## Текст документа:
#####
В Мистериях древности, под управлением которых находились все древние цивилизации, люди под руководством посвященных (иерофантов) - некоторые из них были поистине великими, намного опередившими средний уровень развития человека - учились "лавировать" между необходимой и опасной ролями люциферических, а потом ариманических существ. Отрицать их полностью человек не вправе по сию пору. Тут достаточно указать на большую роль Люцифера, в раскрытии человеческих органов чувств вовне, благодаря чему они служат нашей индивидуализации; без его участия было бы невозможно творческое вдохновение. Ариман инвольвировал мировую мудрость в рассудочное естествознание, без которого человек не смог бы развить необходимую для я-сознания остроту и точность восприятия, наблюдения, а также аналитическое мышление.

Ступив на путь земных инкарнаций, человек положил начало своей индивидуальной эволюции, благодаря чему его отношения с люциферическими и ариманическими существами стали принимать все более антагонистический характер. В окружающем человека мире, в царствах природы, где продолжает совершаться колоссальный процесс мировой инволюции, "овнутрения" духа в царствах инобытия, роль Аримана и Люцифера еще долгое время останется необходимой, однако не в прежнем смысле, поскольку после Мистерии Голгофы Христос соединился в инобытии также и с царствами природы.
#####
## Показанные данные:
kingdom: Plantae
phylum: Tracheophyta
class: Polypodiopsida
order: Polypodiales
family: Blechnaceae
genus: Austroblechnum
#####
## Задание A:
Перепишите отрывок из текста документа, начиная со слов «Ступив на путь» и заканчивая словами «с царствами природы.».
## Задание B:
Под чьим руководством люди учились в Мистериях древности, если верить тексту документа?

## Итоговый ответ A:
Ступив на путь земных инкарнаций, человек положил начало своей индивидуальной эволюции, благодаря чему его отношения с люциферическими и ариманическими существами стали принимать все более антагонистический характер. В окружающем человека мире, в царствах природы, где продолжает совершаться колоссальный процесс мировой инволюции, "овнутрения" духа в царствах инобытия, роль Аримана и Люцифера еще долгое время останется необходимой, однако не в прежнем смысле, поскольку после Мистерии Голгофы Христос соединился в инобытии также и с царствами природы.

## Итоговый ответ B:
Под руководством посвященных (иерофантов).